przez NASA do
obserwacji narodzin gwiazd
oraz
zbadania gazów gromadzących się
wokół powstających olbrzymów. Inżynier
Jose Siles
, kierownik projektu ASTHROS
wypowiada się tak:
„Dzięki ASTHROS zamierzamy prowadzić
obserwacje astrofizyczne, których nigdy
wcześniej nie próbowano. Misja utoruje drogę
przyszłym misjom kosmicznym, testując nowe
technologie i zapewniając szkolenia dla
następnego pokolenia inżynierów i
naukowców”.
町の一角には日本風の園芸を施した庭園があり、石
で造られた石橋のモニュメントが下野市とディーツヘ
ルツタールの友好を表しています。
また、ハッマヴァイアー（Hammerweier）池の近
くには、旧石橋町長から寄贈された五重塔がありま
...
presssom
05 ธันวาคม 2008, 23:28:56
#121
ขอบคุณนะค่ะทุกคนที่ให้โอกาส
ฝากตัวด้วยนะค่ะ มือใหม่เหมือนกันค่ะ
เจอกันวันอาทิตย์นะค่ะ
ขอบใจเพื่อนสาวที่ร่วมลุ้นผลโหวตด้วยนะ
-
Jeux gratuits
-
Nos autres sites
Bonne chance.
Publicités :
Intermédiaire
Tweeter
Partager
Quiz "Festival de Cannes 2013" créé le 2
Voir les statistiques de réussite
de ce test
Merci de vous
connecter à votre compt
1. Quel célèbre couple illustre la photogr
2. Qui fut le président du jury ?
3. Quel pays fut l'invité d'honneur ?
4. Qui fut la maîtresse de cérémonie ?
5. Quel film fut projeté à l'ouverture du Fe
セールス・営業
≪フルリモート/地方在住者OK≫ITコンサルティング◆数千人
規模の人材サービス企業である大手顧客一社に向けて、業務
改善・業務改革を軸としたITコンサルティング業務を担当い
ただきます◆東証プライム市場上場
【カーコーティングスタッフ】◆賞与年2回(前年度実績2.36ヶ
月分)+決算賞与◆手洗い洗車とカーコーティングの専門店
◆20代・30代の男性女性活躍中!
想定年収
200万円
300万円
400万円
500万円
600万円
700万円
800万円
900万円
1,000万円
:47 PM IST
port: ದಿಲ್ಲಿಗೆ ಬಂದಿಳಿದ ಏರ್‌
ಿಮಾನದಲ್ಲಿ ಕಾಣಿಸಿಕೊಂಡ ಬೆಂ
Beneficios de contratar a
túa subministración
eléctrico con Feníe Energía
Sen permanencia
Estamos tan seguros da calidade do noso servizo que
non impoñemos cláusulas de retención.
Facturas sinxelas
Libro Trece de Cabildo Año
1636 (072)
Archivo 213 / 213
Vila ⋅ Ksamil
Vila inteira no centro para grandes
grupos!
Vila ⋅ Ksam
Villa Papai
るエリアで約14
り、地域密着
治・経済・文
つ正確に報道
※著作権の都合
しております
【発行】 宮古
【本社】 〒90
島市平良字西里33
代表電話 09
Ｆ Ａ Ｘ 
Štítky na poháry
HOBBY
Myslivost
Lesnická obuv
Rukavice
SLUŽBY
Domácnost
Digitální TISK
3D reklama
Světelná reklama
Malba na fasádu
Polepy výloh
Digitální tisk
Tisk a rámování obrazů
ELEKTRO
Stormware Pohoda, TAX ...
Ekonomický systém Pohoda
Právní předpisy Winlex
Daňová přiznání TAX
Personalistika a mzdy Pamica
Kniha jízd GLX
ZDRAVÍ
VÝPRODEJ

....................

**Requirement:** Lines in the records above that carry the word "Vila" are to be located and copied.

**Result:**
Vila ⋅ Ksamil
Vila inteira no centro para grandes
Vila ⋅ Ksam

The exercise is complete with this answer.